▶ Information:
/---

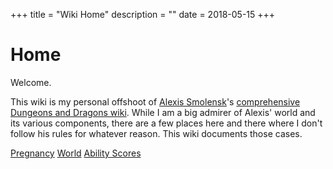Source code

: +++
title = "Wiki Home"
description = ""
date = 2018-05-15
+++
# Home

Welcome.

This wiki is my personal offshoot of [Alexis Smolensk](https://tao-dnd.blogspot.ca)'s [comprehensive Dungeons and Dragons wiki](https://tao-dndwiki.blogspot.ca/2018/02/general-index.html). While I am a big admirer of Alexis' world and its various components, there are a few places here and there where I don't follow his rules for whatever reason. This wiki documents those cases.

[Pregnancy](./dnd/wiki/pregnancy.md)
[World](./dnd/wiki/world.md)
[Ability Scores](./dnd/wiki/characters/ability-scores.md)
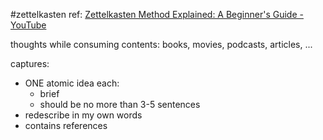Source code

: #zettelkasten 
ref: [Zettelkasten Method Explained: A Beginner's Guide - YouTube](https://www.youtube.com/watch?v=GpV47rUYk8I)

thoughts while consuming contents: books, movies, podcasts, articles, ...

captures:
- ONE atomic idea each: 
	- brief
	- should be no more than 3-5 sentences
- redescribe in my own words
- contains references
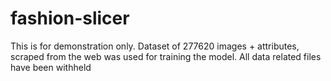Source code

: # fashion-slicer

This is for demonstration only. Dataset of 277620 images + attributes, scraped from the web was used for training the model. All data related files have been withheld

\---

▶ What you need to do: Make an exact copy of all entries above, dropping the images.

▶ Your response:
Source code

: +++
title = "Wiki Home"
description = ""
date = 2018-05-15
+++
# Home

Welcome.

This wiki is my personal offshoot of [Alexis Smolensk](https://tao-dnd.blogspot.ca)'s [comprehensive Dungeons and Dragons wiki](https://tao-dndwiki.blogspot.ca/2018/02/general-index.html). While I am a big admirer of Alexis' world and its various components, there are a few places here and there where I don't follow his rules for whatever reason. This wiki documents those cases.

[Pregnancy](./dnd/wiki/pregnancy.md)
[World](./dnd/wiki/world.md)
[Ability Scores](./dnd/wiki/characters/ability-scores.md)
Source code

: #zettelkasten 
ref: [Zettelkasten Method Explained: A Beginner's Guide - YouTube](https://www.youtube.com/watch?v=GpV47rUYk8I)

thoughts while consuming contents: books, movies, podcasts, articles, ...

captures:
- ONE atomic idea each: 
	- brief
	- should be no more than 3-5 sentences
- redescribe in my own words
- contains references
Source code

: # fashion-slicer

This is for demonstration only. Dataset of 277620 images + attributes, scraped from the web was used for training the model. All data related files have been withheld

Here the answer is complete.